Data to examine:
|---|
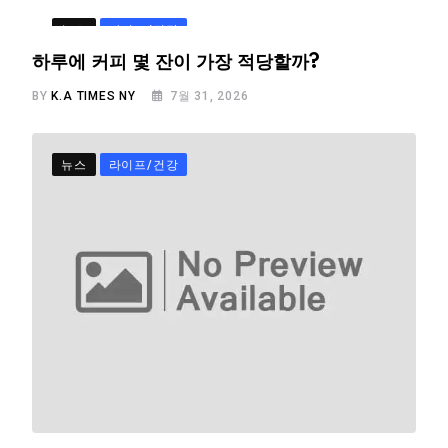
뉴스
라이프/건강
하루에 커피 몇 잔이 가장 적당할까?
BY
K.A TIMES NY
7월 31, 2026
뉴스
라이프/건강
|---|
Exercise instructions:
Write the data out again exactly, but without its images.

Response to the exercise:
뉴스
라이프/건강
하루에 커피 몇 잔이 가장 적당할까?
BY
K.A TIMES NY
7월 31, 2026
뉴스
라이프/건강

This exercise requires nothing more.